No filme logo em seguida da apresentação de Harold, temos uma cena em que ele
escova os dentes. A voz narradora volta, “Se perguntado, Harold teria dito que esta quartafeira em particular era exatamente igual às anteriores. E ele a começou do mesmo jeito”,
(FORSTER, 2007). Aqui temos uma interrupção brusca. Harold ouve uma voz o narrando.
Duvida. Continua. A voz retoma a narrativa. Harold para novamente. Assustado chama por
alguém, até que começa a falar com a voz, já que ela parece narrar o que se passa na cabeça
de Harold. Até o ponto em que pergunta a uma mulher na rua se ela também ouve a voz.
Mais uma vez, em O Triunfo da morte, o narrador de Abelaira fala sobre o seu papel
de narrador, “mas se alguma coisa pretendo insinuar é que no meu espírito se meteu a ideia do
livro, a ideia dos leitores, não o simples e adolescente anseio de falar comigo próprio. (...) Em
resumo: procuro cúmplices!”, (ABELAIRA, 1981 p. 3) Aqui, poderia estar o autor revelando
um medo de não ser lido, pedindo ao leitor que divida esse texto com ele?
Mais adiante, expondo mais ainda as engrenagens de sua narrativa, diz Abelaira (1981,
p. 7). “Deixarei para mais tarde essa história (por falta de paciência ou para manter a
expectativa)?”.
Chamo a atenção para mais uma passagem do filme. A voz narradora aparece. Toma
forma. Há então, uma personagem, secundária que narra o protagonista. Seria, segundo
Friedman, um narrador-testemunha? Certamente preenche alguns requisitos, mas nem todos,
como na cena em que diz, “Não sei como matar Harold Crick”, (FORSTER, 2007). Viria essa
confissão do mesmo lugar que vêm as de Abelaira? A voz que Harold escuta vem e vai.
Assim, a voz seleciona o que Harold escutará, tem domínio sobre o destino de Harold.

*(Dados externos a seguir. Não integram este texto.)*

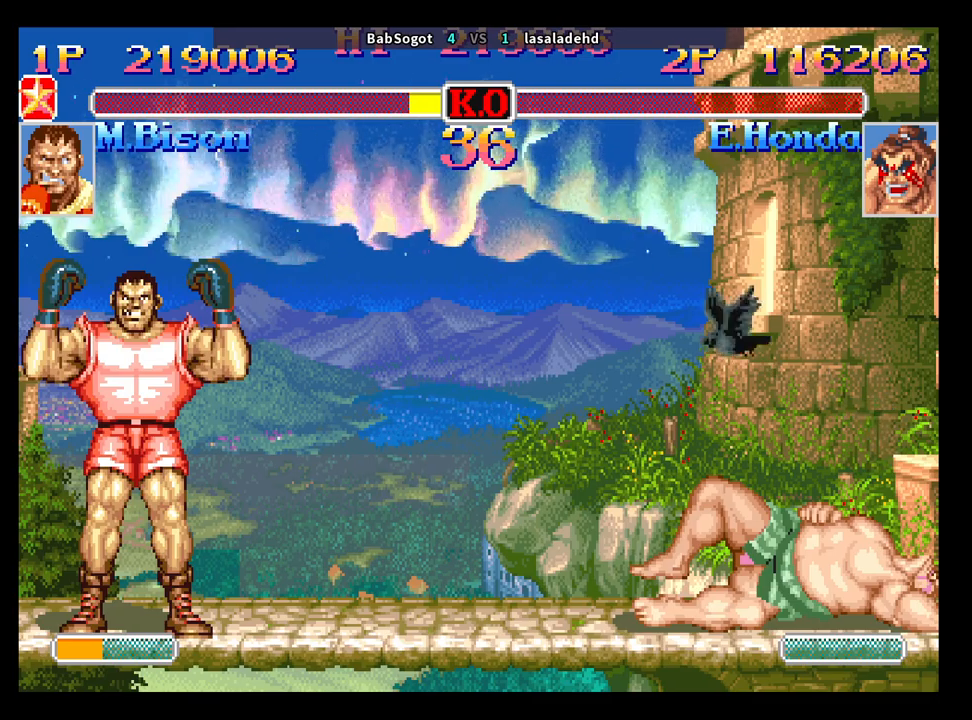
{"buttons": ["CROSS", "SQUARE", "TRIANGLE", "R1"], "left_stick": "down-left", "events": [[383, "left_stick", "down-left"]]}
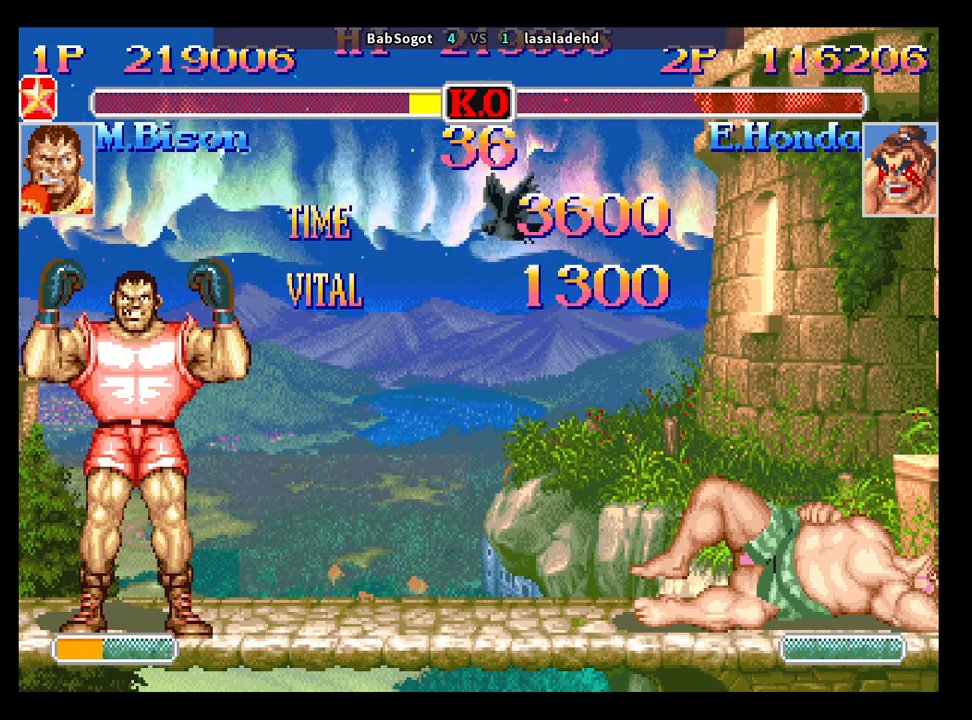
{"buttons": [], "left_stick": "down-left", "events": [[450, "SQUARE", "up"], [450, "TRIANGLE", "up"], [467, "CROSS", "up"], [483, "R1", "up"]]}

E mais
tarde quando a voz narra que Harold morrerá, ele se desespera.
E chamo agora para outra passagem do livro, em que apresenta um elemento de
verossimilhança muito bem construído, pela primeira vez na narrativa, nosso narrador é
reconhecido e as suspeitas que até então o leitor e o narrador tinham (se o narrador era ou não
a morte), são esclarecidas.
Inesperadamente, perguntei-lhe como se alguém falasse pela minha voz: <<Sabes
quem sou eu?>> Olhou para mim, dir-se-ia reconhecer-me, conhecer-me melhor que
eu próprio me conhecia. <<Não me leves!>> Falava em espanhol, o terro no rosto.
<<Dou-te quanto quiseres!>>. (ABELAIRA, 1981, p. 22).
Escolhi essas duas obras, pois nelas o narrador tem um papel central e decisivo. A
questão principal que levantei com este artigo é o papel do narrador na literatura, e penso que
a Tipologia de Friedman é muito mais livre e muito mais plural, assim como o narrador pode
ser, se assim quiser. Discordo de alguns pontos da Teoria do Foco narrativo, quando, por
exemplo, condena a metanarrativa. Justamente na literatura portuguesa, a metanarrativa é tão
presente e tão bem utilizada. Como já disse José Saramago: “Narrador, não sei quem é”.
Referências
ABELAIRA, Augusto. O triunfo da morte. Lisboa, Sá da Costa, 1981.
ARISTÓTELES. A poética clássica. São Paulo, Cultrix, 2005.
LEITE, Lígia Chiappini Morais. O foco narrativo. São Paulo, Ática, 1985.
BOOTH, Wayne. The rhetoric of fiction. Chicago, The University of Chicago press, 1961.